#### [Task to carry out]
Every line from the one containing "Figure 3: (a)" to the one containing "Figure 4. Brief" in the records below, both included, must be set down exactly, and no other line.

#### [Provided data]

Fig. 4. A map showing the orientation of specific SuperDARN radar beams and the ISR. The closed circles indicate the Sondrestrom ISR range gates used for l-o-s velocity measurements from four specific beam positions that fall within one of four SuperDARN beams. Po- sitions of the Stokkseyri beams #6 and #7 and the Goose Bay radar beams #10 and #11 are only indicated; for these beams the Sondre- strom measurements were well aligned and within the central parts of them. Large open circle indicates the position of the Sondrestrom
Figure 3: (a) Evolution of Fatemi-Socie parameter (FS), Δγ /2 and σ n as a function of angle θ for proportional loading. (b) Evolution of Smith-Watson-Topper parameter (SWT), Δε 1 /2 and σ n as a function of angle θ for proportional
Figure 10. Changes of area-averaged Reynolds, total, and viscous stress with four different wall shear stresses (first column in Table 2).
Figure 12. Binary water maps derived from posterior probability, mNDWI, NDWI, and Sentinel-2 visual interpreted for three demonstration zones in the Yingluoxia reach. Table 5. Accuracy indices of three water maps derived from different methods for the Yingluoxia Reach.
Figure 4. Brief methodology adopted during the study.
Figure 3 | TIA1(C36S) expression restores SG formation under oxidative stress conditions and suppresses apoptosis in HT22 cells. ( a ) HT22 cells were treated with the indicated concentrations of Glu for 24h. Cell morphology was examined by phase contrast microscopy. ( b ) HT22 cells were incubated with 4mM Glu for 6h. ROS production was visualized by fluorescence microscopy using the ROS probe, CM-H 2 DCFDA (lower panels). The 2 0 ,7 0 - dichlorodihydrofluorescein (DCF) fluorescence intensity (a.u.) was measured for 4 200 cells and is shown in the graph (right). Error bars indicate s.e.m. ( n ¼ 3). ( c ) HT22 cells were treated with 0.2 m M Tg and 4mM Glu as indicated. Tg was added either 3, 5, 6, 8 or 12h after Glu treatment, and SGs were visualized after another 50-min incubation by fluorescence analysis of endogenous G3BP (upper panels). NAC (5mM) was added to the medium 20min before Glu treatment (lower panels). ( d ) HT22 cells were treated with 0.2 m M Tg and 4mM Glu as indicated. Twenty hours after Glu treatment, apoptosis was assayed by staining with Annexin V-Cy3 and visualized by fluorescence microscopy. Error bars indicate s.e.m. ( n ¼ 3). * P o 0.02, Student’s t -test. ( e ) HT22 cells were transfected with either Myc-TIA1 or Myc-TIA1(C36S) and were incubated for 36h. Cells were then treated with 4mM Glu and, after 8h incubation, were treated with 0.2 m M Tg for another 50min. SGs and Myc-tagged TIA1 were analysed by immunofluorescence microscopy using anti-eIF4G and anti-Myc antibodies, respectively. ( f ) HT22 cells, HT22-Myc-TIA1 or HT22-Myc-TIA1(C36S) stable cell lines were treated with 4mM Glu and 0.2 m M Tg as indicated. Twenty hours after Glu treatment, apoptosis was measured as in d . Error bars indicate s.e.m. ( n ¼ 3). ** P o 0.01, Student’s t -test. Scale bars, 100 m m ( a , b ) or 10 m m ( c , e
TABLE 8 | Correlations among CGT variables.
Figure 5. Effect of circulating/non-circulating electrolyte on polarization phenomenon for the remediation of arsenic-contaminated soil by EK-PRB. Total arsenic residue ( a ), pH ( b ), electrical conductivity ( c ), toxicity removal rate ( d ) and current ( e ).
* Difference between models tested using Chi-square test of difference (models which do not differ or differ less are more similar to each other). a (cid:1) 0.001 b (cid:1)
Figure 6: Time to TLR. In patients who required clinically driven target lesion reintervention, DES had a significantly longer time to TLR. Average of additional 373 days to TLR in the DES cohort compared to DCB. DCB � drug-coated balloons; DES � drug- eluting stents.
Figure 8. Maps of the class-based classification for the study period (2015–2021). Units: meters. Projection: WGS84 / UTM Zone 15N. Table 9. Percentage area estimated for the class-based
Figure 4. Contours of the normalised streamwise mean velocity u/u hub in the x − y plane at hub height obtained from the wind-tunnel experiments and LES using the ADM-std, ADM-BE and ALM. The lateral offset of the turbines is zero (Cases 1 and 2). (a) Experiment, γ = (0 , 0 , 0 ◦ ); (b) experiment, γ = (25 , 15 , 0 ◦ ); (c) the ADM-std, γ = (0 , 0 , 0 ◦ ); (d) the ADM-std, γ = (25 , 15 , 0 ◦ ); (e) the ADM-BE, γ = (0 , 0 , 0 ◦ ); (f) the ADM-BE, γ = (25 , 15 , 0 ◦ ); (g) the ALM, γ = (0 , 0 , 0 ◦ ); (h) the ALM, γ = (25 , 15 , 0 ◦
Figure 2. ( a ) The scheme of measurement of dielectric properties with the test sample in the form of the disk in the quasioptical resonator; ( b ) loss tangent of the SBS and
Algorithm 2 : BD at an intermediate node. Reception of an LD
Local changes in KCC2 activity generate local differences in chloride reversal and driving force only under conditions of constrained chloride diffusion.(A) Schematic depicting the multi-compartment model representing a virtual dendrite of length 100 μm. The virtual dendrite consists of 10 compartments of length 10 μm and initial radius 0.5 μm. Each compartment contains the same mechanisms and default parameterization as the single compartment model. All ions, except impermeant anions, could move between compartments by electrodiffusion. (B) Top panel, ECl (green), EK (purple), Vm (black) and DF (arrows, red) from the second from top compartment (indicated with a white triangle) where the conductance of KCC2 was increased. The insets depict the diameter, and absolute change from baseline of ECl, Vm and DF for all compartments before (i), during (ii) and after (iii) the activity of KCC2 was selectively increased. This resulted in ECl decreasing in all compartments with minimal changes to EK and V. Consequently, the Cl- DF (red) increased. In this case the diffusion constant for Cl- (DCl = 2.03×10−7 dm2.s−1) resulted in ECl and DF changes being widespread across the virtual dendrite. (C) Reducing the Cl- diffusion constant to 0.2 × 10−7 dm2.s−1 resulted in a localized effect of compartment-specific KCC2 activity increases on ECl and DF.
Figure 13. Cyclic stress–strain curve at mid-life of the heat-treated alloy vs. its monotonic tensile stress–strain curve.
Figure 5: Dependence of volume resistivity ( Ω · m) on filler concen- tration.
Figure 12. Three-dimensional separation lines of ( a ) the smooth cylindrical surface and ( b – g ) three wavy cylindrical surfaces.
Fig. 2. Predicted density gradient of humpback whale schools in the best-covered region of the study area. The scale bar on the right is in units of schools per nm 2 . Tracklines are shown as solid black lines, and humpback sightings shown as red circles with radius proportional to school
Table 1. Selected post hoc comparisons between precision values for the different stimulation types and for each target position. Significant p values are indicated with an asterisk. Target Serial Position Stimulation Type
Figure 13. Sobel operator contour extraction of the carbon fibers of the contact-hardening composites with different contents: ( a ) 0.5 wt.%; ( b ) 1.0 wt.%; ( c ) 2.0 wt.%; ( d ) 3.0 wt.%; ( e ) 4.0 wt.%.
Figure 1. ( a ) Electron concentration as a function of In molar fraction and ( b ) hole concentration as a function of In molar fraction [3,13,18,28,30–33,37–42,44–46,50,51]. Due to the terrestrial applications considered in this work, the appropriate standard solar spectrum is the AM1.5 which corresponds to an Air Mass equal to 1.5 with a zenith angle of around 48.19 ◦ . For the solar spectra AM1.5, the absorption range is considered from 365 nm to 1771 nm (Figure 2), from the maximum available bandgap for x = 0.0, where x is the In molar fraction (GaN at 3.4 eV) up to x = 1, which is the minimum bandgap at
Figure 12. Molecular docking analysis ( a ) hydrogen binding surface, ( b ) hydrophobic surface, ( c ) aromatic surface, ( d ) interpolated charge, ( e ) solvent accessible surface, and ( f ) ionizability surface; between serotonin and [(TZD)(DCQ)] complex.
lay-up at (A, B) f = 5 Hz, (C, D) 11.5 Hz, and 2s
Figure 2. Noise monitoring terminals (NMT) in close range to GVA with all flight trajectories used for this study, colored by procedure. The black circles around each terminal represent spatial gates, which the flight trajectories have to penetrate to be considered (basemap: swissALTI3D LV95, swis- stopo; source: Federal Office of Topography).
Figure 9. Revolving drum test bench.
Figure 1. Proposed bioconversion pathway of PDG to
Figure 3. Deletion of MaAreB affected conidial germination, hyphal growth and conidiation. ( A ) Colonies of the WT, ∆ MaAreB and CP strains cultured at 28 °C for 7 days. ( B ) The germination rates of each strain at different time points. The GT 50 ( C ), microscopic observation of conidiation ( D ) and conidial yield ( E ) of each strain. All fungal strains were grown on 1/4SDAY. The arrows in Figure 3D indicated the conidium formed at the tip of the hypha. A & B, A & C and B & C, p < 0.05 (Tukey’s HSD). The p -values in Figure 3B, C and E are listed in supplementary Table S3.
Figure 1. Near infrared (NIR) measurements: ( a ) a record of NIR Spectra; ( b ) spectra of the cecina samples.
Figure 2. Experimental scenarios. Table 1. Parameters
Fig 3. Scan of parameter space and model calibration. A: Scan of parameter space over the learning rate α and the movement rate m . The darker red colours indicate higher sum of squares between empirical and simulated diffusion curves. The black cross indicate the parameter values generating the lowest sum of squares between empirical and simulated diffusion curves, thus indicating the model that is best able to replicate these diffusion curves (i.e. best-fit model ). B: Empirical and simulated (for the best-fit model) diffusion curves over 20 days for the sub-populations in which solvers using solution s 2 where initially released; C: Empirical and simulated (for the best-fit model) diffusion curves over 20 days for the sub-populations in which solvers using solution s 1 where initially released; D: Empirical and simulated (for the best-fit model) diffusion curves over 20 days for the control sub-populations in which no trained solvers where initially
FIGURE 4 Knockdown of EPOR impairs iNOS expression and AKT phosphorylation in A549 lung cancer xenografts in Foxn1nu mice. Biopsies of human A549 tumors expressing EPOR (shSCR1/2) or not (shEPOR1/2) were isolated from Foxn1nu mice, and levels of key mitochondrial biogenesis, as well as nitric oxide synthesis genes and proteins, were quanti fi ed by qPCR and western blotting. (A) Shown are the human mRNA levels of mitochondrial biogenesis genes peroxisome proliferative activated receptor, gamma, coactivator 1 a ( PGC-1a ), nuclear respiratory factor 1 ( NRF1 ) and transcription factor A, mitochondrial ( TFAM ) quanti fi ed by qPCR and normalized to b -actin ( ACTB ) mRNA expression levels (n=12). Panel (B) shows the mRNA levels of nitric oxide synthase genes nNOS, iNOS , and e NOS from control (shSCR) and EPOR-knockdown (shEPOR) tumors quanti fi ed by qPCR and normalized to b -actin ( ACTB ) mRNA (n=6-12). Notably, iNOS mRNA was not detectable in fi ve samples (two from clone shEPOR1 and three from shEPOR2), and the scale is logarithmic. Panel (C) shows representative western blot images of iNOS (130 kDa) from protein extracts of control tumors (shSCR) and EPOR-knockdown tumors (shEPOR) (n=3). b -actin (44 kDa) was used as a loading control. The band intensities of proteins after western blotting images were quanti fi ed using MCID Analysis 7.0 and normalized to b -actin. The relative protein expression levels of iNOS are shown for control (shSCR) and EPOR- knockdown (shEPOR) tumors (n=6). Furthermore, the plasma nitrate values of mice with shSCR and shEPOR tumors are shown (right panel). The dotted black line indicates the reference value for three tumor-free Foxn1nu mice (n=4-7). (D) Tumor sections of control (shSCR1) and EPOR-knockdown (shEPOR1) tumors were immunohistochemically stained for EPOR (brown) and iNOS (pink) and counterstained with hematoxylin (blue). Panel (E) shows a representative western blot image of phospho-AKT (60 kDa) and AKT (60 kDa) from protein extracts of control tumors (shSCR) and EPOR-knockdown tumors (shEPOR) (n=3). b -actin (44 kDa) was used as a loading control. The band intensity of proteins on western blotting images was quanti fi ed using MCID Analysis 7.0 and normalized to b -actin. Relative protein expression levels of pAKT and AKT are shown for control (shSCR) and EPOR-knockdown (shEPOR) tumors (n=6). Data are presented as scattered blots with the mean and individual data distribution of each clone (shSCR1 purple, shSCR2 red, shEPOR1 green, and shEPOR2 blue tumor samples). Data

#### [Worked solution]
Figure 3: (a) Evolution of Fatemi-Socie parameter (FS), Δγ /2 and σ n as a function of angle θ for proportional loading. (b) Evolution of Smith-Watson-Topper parameter (SWT), Δε 1 /2 and σ n as a function of angle θ for proportional
Figure 10. Changes of area-averaged Reynolds, total, and viscous stress with four different wall shear stresses (first column in Table 2).
Figure 12. Binary water maps derived from posterior probability, mNDWI, NDWI, and Sentinel-2 visual interpreted for three demonstration zones in the Yingluoxia reach. Table 5. Accuracy indices of three water maps derived from different methods for the Yingluoxia Reach.
Figure 4. Brief methodology adopted during the study.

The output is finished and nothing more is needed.